David Igler Steve Zylius / UCI
David Igler
Steve Zylius / UCI

Although going to college may not have been a regular topic of conversation at home, it was frequently discussed at Palo Alto Senior High School. “Being in the shadow of Stanford University helped create a unique educational environment,” Igler says. “I had friends who were in honors and AP classes, but I certainly was not, because my parents didn’t know such a track existed.”

His academic awakening came during his sophomore year, when he began writing for the school newspaper. “That was when I finally kicked it into gear,” he said. “I loved journalism and went on to edit the school paper during my senior year.”

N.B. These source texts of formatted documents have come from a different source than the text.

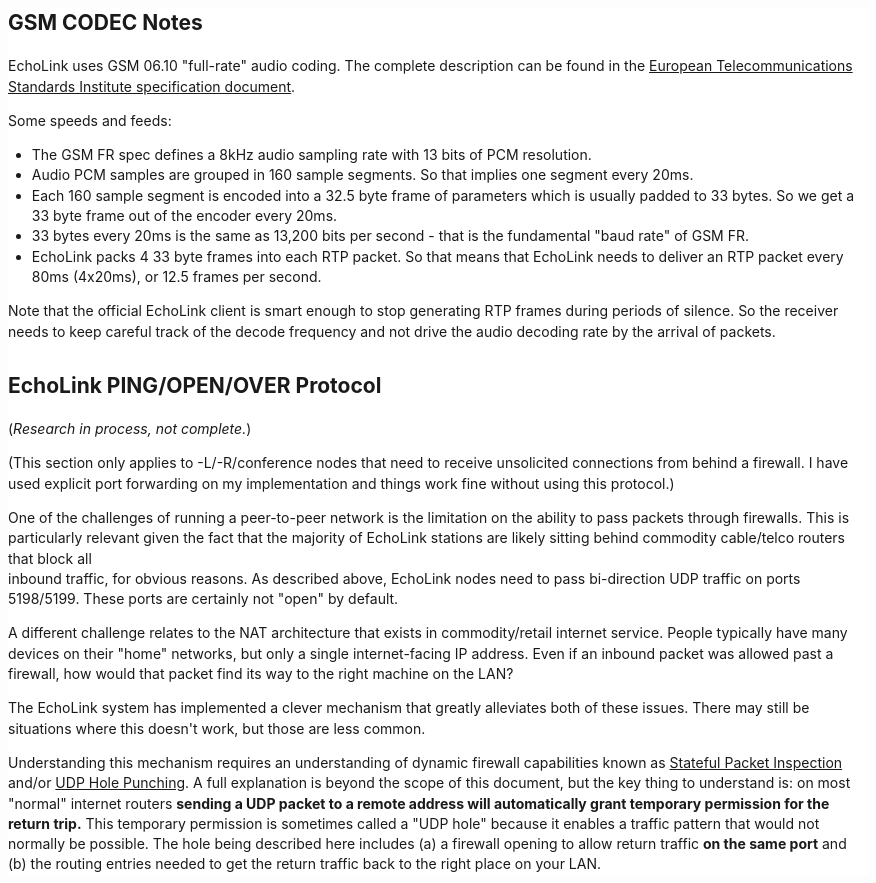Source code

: ## GSM CODEC Notes

EchoLink uses GSM 06.10 "full-rate" audio coding. The complete description can be found in the [European Telecommunications Standards Institute specification document](https://www.etsi.org/deliver/etsi_EN/300900_300999/300961/08.00.01_40/en_300961v080001o.pdf).

Some speeds and feeds:
* The GSM FR spec defines a 8kHz audio sampling rate with 13 bits of PCM resolution.
* Audio PCM samples are grouped in 160 sample segments. So that implies one segment every 20ms.
* Each 160 sample segment is encoded into a 32.5 byte frame of parameters which is usually padded to 33 bytes.  So we get a 33 byte frame out of the encoder every 20ms.
* 33 bytes every 20ms is the same as 13,200 bits per second - that is the fundamental "baud rate" of GSM FR.
* EchoLink packs 4 33 byte frames into each RTP packet. So that means that EchoLink needs to deliver an RTP packet every 80ms (4x20ms), or 12.5 frames per second.  

Note that the official EchoLink client is smart enough to stop generating RTP frames 
during periods of silence.  So the receiver needs to keep careful track of the 
decode frequency and not drive the audio decoding rate by the arrival of packets.  

## EchoLink PING/OPEN/OVER Protocol

(_Research in process, not complete._)

(This section only applies to -L/-R/conference nodes that need to receive unsolicited connections
from behind a firewall. I have used explicit port forwarding on my implementation and 
things work fine without using this protocol.)

One of the challenges of running a peer-to-peer network is the limitation on the 
ability to pass packets
through firewalls. This is particularly relevant given the fact that the majority of EchoLink
stations are likely sitting behind commodity cable/telco routers that block all  
inbound traffic, for obvious reasons. As described above, EchoLink nodes need to pass
bi-direction UDP traffic on ports 5198/5199. These ports are certainly not "open" by default.

A different challenge relates to the NAT architecture that exists in commodity/retail
internet service. People typically have many devices on their "home" networks, but only a single 
internet-facing IP address. Even if an inbound packet was allowed past a firewall, how would 
that packet find its way to the right machine on the LAN?

The EchoLink system has implemented a clever mechanism that greatly alleviates both of these issues.
There may still be situations where this doesn't work, but those are less common.

Understanding this mechanism requires an understanding of dynamic firewall capabilities known 
as [Stateful Packet Inspection](https://en.wikipedia.org/wiki/Stateful_firewall) and/or [UDP Hole Punching](https://en.wikipedia.org/wiki/UDP_hole_punching). A full 
explanation is beyond the scope of this
document, but the key thing to understand is: on most "normal" internet routers **sending a UDP
packet to a remote address will automatically grant temporary permission for the return trip.** 
This temporary permission is sometimes called a "UDP hole" because it enables a traffic pattern
that would not normally be possible. The hole being 
described here includes (a) a firewall opening to allow return traffic **on the same port** and (b) the
routing entries needed to get the return traffic back to the right place on your LAN.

Some of Igler’s friends suggested he go to a liberal arts college to pursue a degree in journalism. It just so happened that a good friend was already attending Wesleyan University and convinced him it was the place to be. Igler was also attracted to the school’s Middletown, Conn., location, because he “wanted to get as far away from Northern California as possible.”

Once there, he discovered that most of the students were far better prepared than he was to navigate the college experience. Undaunted, Igler earned bachelor’s and master’s degrees in American studies in just five years, with plans to become a high school teacher or a journalist.

“One’s success at college usually comes down to putting in the long hours and picking the right path,” he says. “I had some incredible advisers – professors who not only turned me on to the world of ideas, but also modeled what an academic career could look like. It was their example that inspired me to continue my education, so I came back to California and got my Ph.D. in history at UC Berkeley in 1996.”

Igler has been teaching at UCI since 2004, and although he doesn’t consider himself a role model, he does think it’s very important to share his background with today’s first-generation students.

“They need to know that some of their professors are not from a long line of professional ancestors. In fact, many of us went through a similar process of finding our way through the college experience,” Igler says. “As professors, it’s our job to mentor individually as well as to teach classes. Most of us are very receptive to mentoring undergraduates, and we first-generation faculty members are thrilled at the opportunity to talk with first-generation students.”